- **Data to process**
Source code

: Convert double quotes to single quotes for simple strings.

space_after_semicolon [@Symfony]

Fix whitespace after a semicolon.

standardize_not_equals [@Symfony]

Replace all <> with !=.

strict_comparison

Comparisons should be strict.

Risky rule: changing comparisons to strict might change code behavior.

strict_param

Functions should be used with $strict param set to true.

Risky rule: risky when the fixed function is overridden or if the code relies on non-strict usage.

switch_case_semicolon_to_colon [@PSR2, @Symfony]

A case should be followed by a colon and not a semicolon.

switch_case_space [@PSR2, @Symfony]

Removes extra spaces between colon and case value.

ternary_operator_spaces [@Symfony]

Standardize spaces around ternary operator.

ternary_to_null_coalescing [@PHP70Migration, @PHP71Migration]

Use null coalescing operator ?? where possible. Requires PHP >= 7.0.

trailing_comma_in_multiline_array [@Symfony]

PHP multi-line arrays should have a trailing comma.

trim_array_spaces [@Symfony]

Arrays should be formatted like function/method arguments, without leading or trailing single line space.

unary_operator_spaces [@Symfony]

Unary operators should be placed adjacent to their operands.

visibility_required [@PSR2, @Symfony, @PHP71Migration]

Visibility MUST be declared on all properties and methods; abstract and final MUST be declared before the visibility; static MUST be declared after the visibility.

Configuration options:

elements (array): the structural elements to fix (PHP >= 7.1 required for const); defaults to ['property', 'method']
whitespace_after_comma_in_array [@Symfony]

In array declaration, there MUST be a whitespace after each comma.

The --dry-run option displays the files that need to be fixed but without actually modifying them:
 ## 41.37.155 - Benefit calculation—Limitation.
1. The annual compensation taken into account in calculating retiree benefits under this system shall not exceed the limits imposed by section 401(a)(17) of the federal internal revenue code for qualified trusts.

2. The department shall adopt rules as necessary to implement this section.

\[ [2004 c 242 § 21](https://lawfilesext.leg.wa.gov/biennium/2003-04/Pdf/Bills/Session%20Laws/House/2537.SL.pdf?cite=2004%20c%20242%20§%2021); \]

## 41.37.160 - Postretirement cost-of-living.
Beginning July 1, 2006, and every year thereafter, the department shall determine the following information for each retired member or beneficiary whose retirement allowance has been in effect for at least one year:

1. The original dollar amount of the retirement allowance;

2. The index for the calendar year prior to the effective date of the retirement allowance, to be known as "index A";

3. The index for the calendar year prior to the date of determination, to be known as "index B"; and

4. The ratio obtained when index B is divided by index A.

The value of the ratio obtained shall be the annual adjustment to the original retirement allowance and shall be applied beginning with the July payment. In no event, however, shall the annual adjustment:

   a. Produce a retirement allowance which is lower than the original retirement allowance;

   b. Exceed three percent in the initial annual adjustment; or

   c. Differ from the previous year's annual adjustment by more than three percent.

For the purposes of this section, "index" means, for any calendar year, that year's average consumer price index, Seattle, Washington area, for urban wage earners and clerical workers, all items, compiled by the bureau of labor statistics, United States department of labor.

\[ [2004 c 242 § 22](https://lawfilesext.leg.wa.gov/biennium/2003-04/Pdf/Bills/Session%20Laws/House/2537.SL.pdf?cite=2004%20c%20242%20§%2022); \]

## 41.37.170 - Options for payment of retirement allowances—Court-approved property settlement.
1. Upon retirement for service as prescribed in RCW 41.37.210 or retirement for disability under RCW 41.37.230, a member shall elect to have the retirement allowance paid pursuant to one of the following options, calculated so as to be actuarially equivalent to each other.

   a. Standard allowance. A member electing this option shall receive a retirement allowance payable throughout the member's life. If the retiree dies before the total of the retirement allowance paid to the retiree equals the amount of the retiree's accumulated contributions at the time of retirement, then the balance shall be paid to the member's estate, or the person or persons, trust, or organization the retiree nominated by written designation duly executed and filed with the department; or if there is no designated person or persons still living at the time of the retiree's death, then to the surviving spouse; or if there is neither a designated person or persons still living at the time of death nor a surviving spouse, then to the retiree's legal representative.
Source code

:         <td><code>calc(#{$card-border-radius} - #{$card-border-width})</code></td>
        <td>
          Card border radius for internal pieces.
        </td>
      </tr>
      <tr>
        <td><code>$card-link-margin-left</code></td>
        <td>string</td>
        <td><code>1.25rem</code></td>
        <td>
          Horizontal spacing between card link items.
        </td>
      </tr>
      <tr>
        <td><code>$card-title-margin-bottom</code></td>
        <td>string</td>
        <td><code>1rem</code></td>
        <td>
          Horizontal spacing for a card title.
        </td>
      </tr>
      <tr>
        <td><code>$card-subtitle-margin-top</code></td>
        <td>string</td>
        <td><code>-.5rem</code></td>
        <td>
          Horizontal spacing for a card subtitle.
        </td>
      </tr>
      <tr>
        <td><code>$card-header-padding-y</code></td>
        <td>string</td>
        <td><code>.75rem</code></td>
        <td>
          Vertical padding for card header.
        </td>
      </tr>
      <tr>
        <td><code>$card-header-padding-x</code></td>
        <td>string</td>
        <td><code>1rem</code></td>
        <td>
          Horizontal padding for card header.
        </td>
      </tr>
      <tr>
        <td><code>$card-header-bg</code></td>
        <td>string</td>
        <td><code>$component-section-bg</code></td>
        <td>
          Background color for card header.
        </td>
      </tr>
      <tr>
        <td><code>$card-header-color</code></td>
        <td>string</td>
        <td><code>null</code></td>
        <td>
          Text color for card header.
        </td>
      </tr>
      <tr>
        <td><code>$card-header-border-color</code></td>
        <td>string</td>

- **What is being asked**
Using the entries shown above, reproduce verbatim the lines from the line bearing "c. Differ from" to the line bearing "1. Upon retirement", inclusive.

- **Reply**
   c. Differ from the previous year's annual adjustment by more than three percent.

For the purposes of this section, "index" means, for any calendar year, that year's average consumer price index, Seattle, Washington area, for urban wage earners and clerical workers, all items, compiled by the bureau of labor statistics, United States department of labor.

\[ [2004 c 242 § 22](https://lawfilesext.leg.wa.gov/biennium/2003-04/Pdf/Bills/Session%20Laws/House/2537.SL.pdf?cite=2004%20c%20242%20§%2022); \]

## 41.37.170 - Options for payment of retirement allowances—Court-approved property settlement.
1. Upon retirement for service as prescribed in RCW 41.37.210 or retirement for disability under RCW 41.37.230, a member shall elect to have the retirement allowance paid pursuant to one of the following options, calculated so as to be actuarially equivalent to each other.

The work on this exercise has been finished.